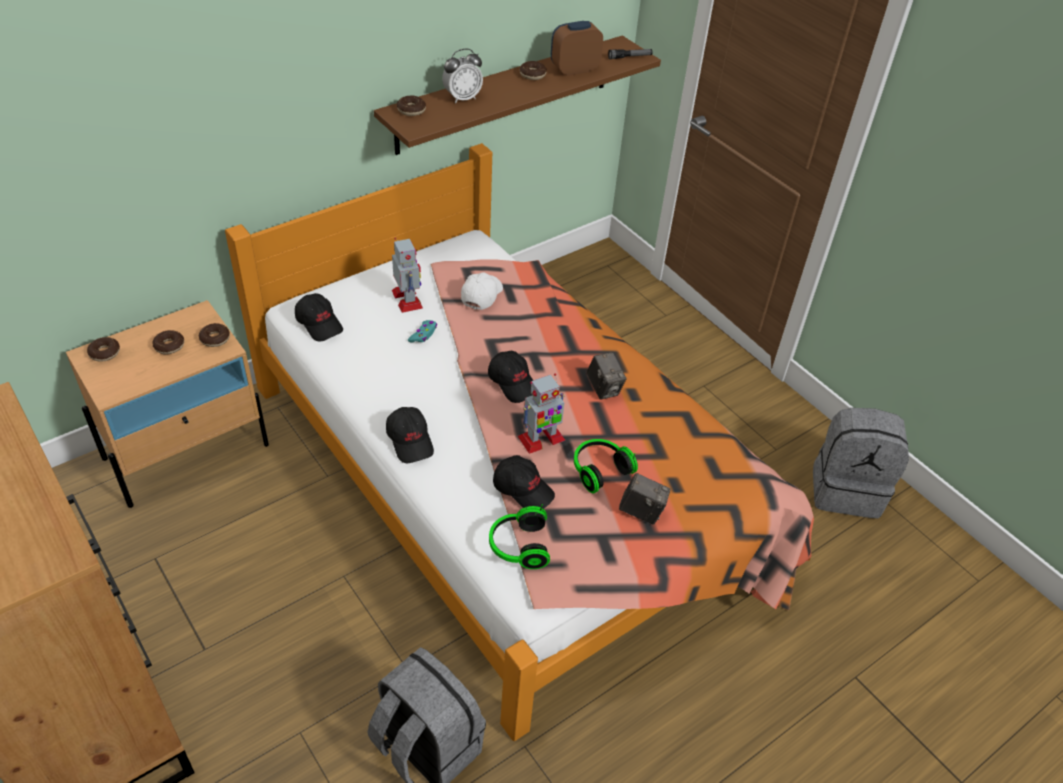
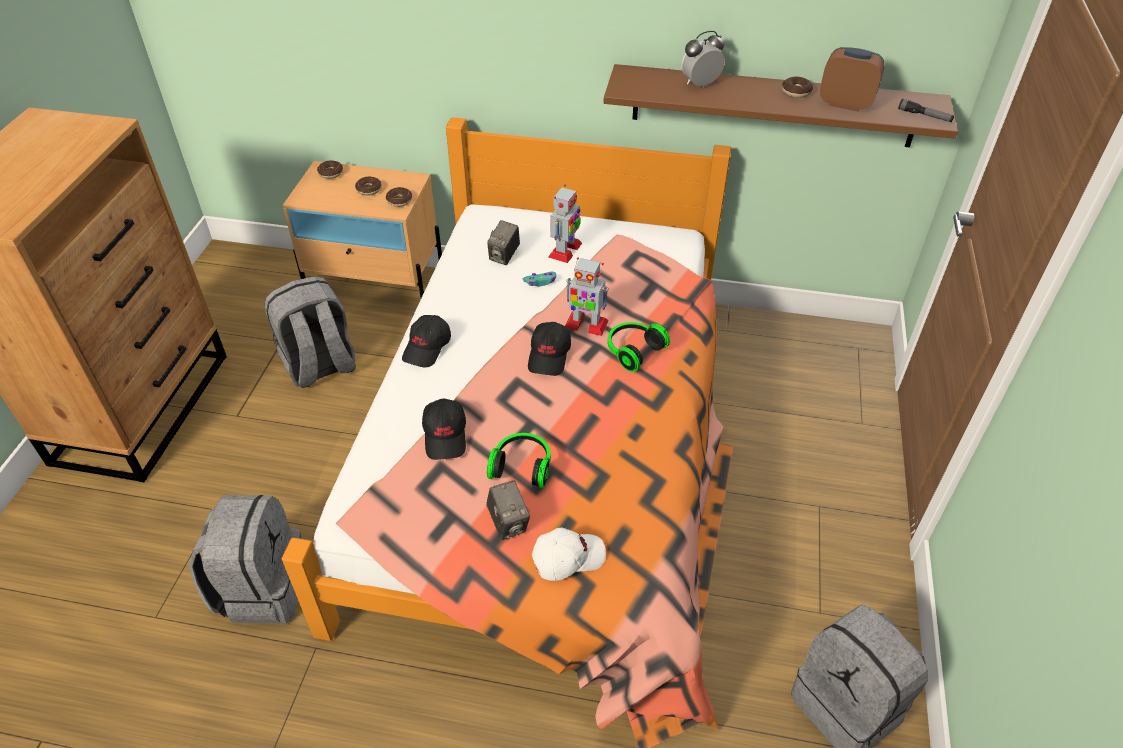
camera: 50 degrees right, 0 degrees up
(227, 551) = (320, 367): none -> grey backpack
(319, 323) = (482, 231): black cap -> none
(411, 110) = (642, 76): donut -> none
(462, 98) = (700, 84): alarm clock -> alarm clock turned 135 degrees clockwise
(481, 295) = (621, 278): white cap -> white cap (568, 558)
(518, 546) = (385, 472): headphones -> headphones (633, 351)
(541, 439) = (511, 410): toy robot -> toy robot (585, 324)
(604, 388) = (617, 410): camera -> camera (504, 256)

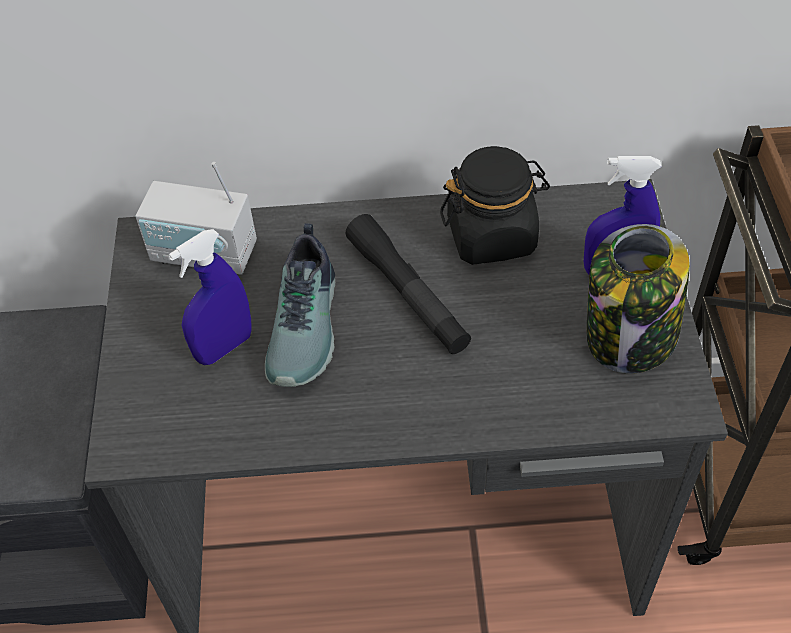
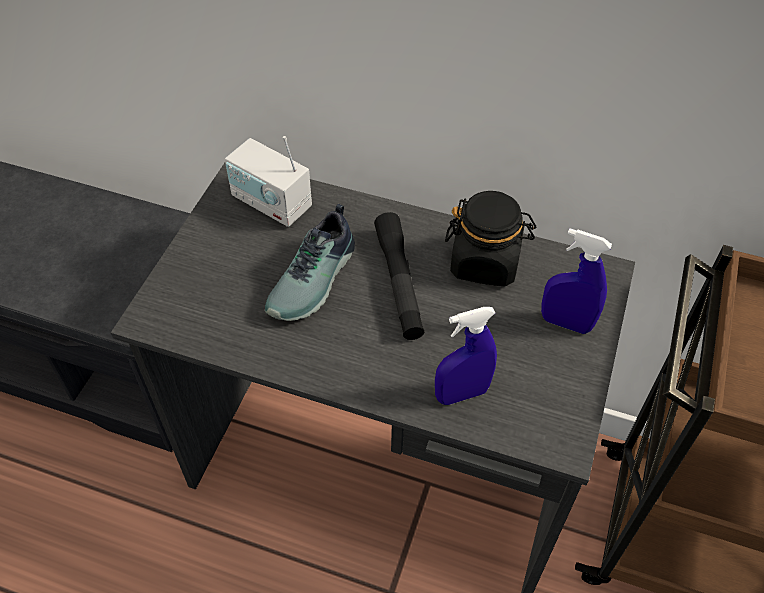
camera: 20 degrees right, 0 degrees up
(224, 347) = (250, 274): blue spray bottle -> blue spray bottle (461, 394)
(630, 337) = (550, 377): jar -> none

======

• **Work instruction**
Set down, word for word, the full listing above, and carry over no pictures.

• **Output of the exercise**
camera: 50 degrees right, 0 degrees up
(227, 551) = (320, 367): none -> grey backpack
(319, 323) = (482, 231): black cap -> none
(411, 110) = (642, 76): donut -> none
(462, 98) = (700, 84): alarm clock -> alarm clock turned 135 degrees clockwise
(481, 295) = (621, 278): white cap -> white cap (568, 558)
(518, 546) = (385, 472): headphones -> headphones (633, 351)
(541, 439) = (511, 410): toy robot -> toy robot (585, 324)
(604, 388) = (617, 410): camera -> camera (504, 256)

camera: 20 degrees right, 0 degrees up
(224, 347) = (250, 274): blue spray bottle -> blue spray bottle (461, 394)
(630, 337) = (550, 377): jar -> none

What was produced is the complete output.